What the task asks: Please find every line in the data below that contains the word "dniu", and copy each such line in full.

Source material:
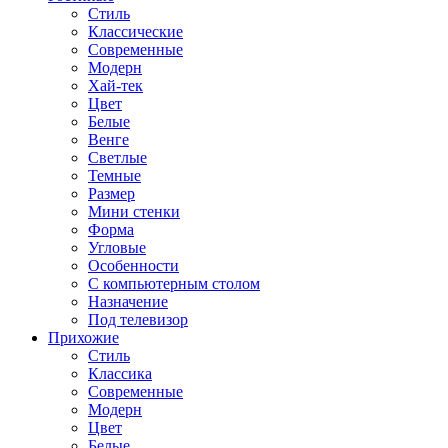
Стиль
Классические
Современные
Модерн
Хай-тек
Цвет
Белые
Венге
Светлые
Темные
Размер
Мини стенки
Форма
Угловые
Особенности
С компьютерным столом
Назначение
Под телевизор
Прихожие
Стиль
Классика
Современные
Модерн
Цвет
Белые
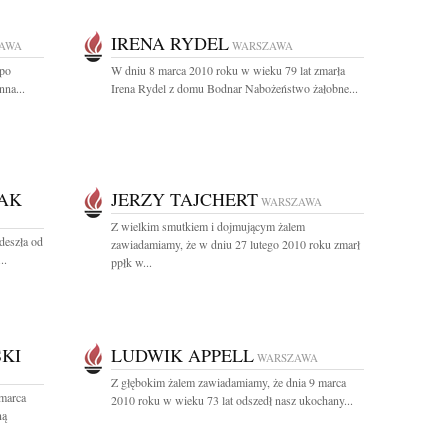
IRENA RYDEL
AWA
WARSZAWA
 po
W dniu 8 marca 2010 roku w wieku 79 lat zmarła
nna...
Irena Rydel z domu Bodnar Nabożeństwo żałobne...
AK
JERZY TAJCHERT
WARSZAWA
Z wielkim smutkiem i dojmującym żalem
deszła od
zawiadamiamy, że w dniu 27 lutego 2010 roku zmarł
..
ppłk w...
KI
LUDWIK APPELL
WARSZAWA
Z głębokim żalem zawiadamiamy, że dnia 9 marca
 marca
2010 roku w wieku 73 lat odszedł nasz ukochany...
ną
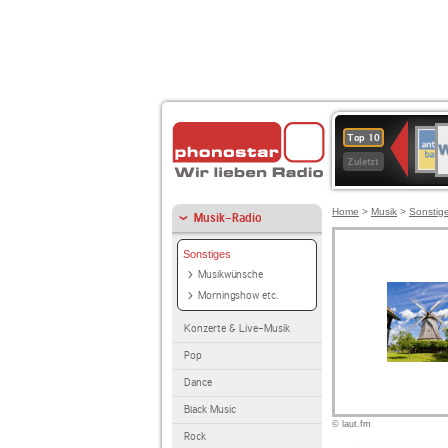
W
ANT
Top 10
2
BAY
Zuletzt
Home
>
Musik
>
Sonstig
Musik-Radio
Sonstiges
Musikwünsche
Morningshow etc.
Konzerte & Live-Musik
Pop
Dance
Black Music
© laut.fm
Rock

Result of the exercise:
W dniu 8 marca 2010 roku w wieku 79 lat zmarła
zawiadamiamy, że w dniu 27 lutego 2010 roku zmarł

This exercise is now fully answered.